> [What you are asked to do]:
The whole listing below needs to be duplicated exactly, pictures aside.

> [Available data]:
★ ★ ★ ★

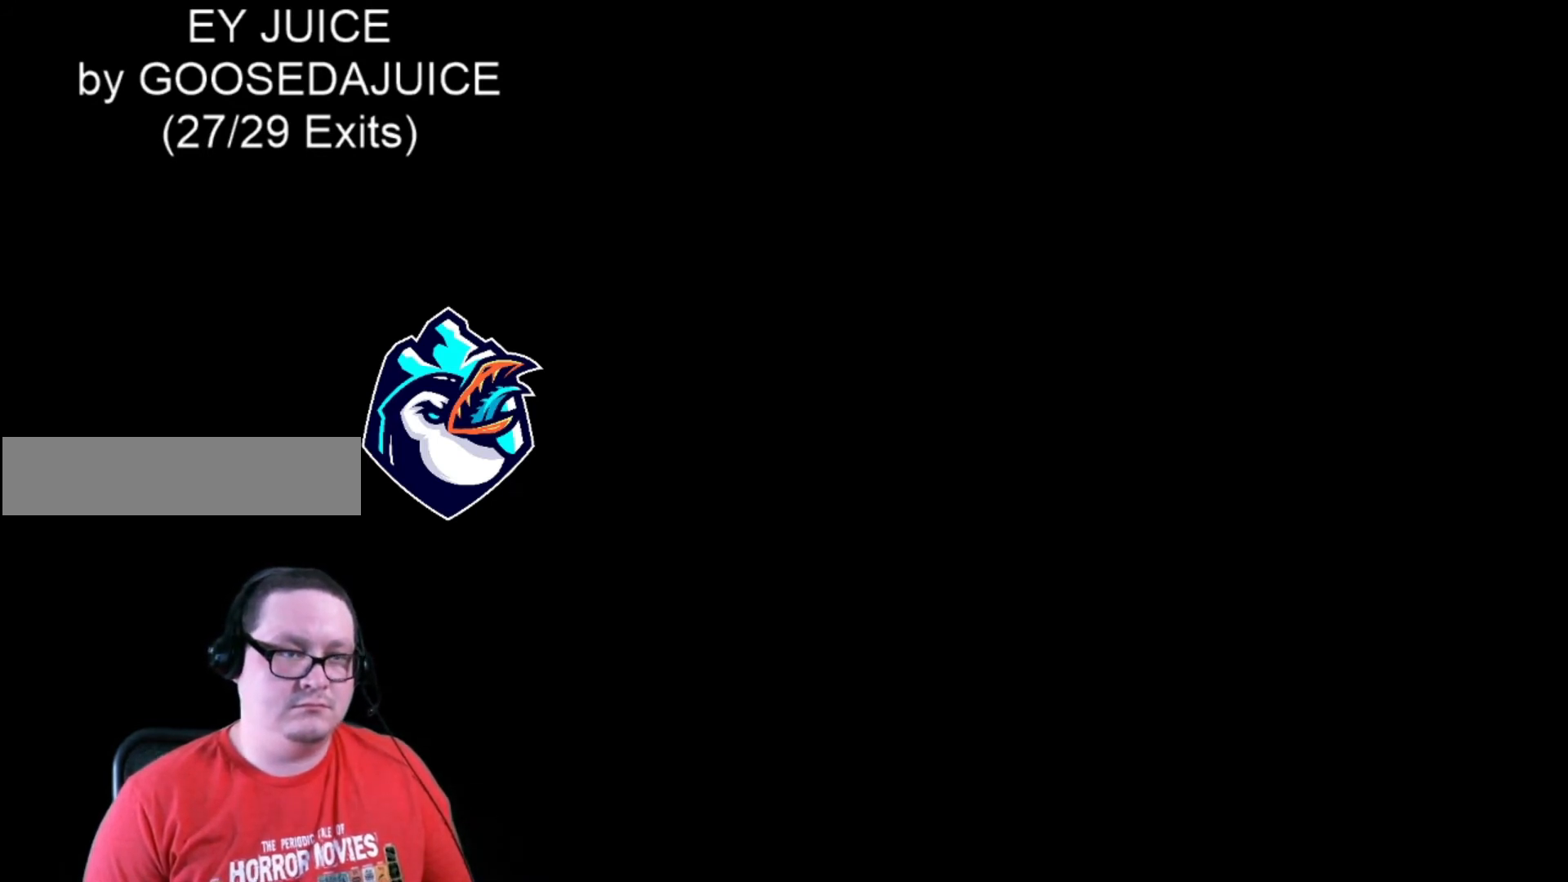
{"buttons": ["X", "DPAD_RIGHT"], "events": []}
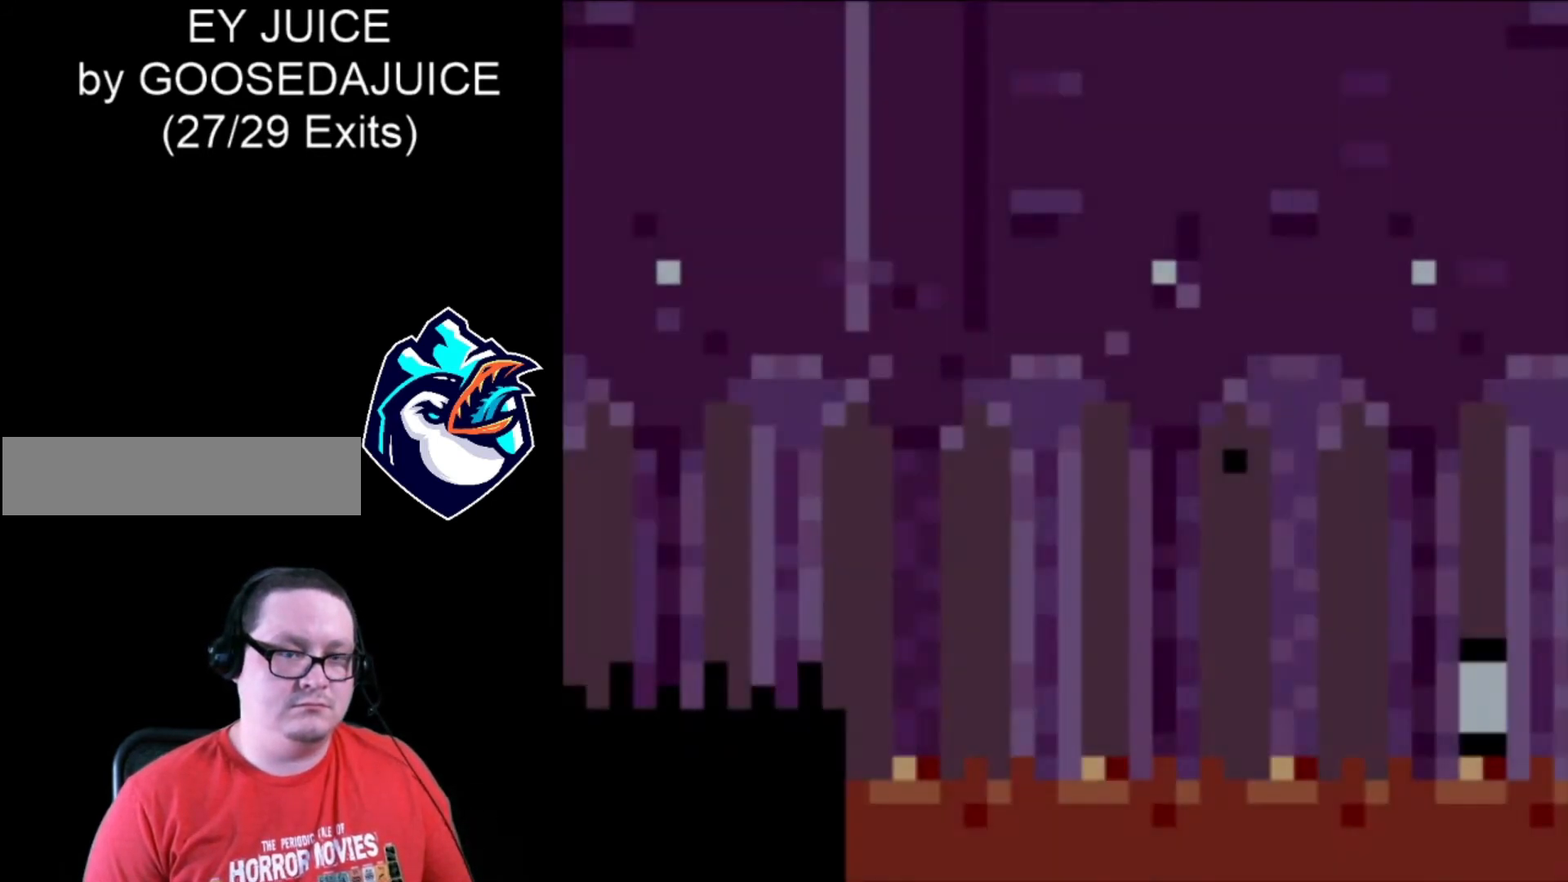
{"buttons": ["X", "DPAD_RIGHT"], "events": []}
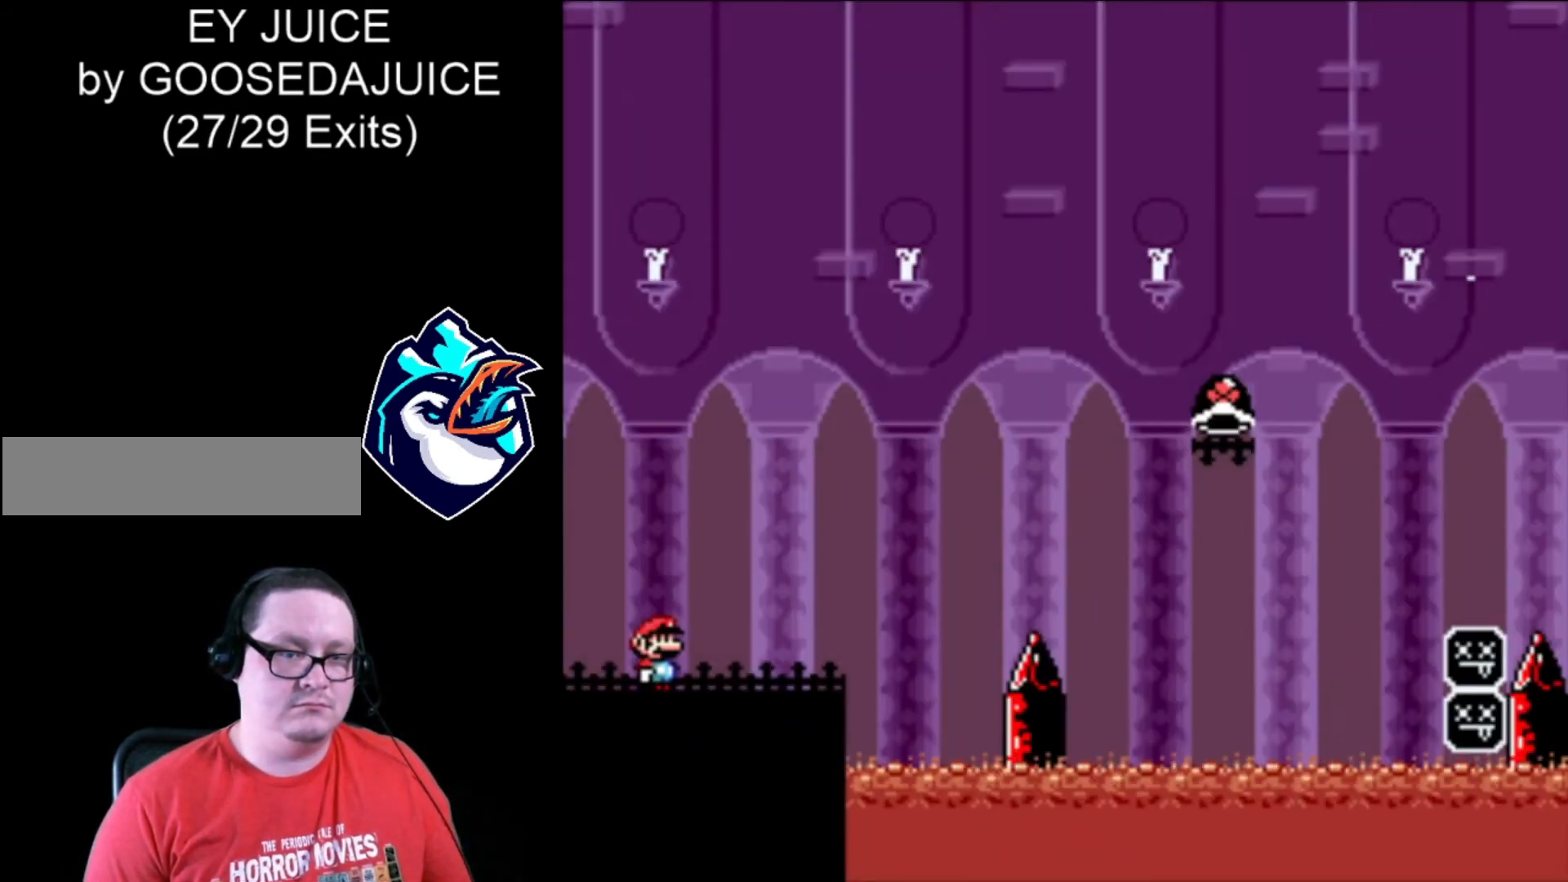
{"buttons": ["X", "DPAD_RIGHT"], "events": []}
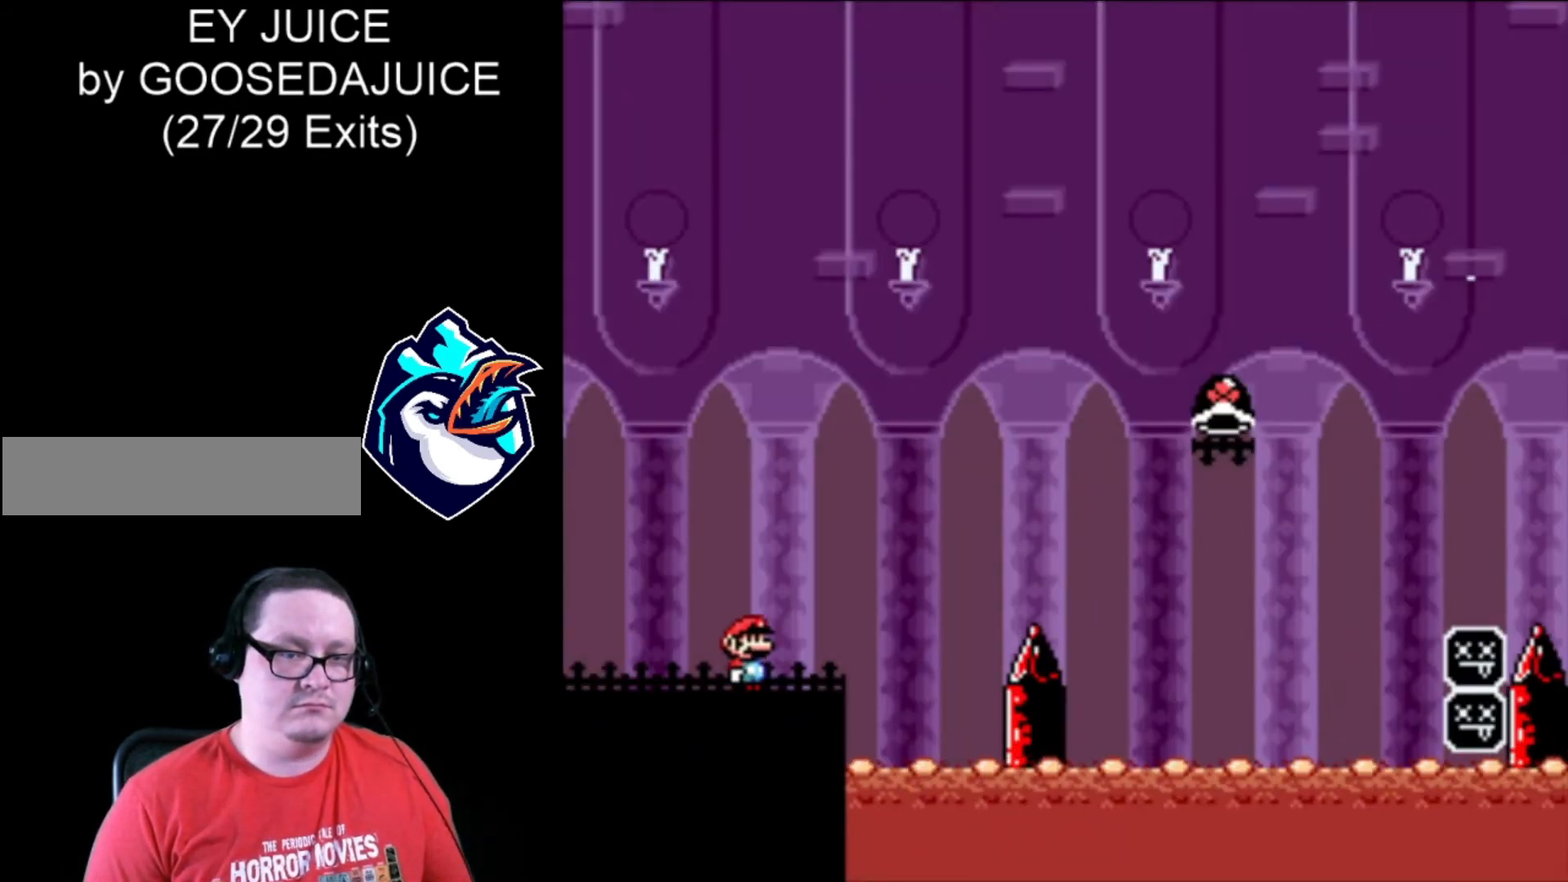
{"buttons": ["B", "X", "DPAD_RIGHT"], "events": [[120, "B", "down"]]}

★ ★ ★ ★

> [Finished task]:
{"buttons": ["X", "DPAD_RIGHT"], "events": []}
{"buttons": ["X", "DPAD_RIGHT"], "events": []}
{"buttons": ["X", "DPAD_RIGHT"], "events": []}
{"buttons": ["B", "X", "DPAD_RIGHT"], "events": [[120, "B", "down"]]}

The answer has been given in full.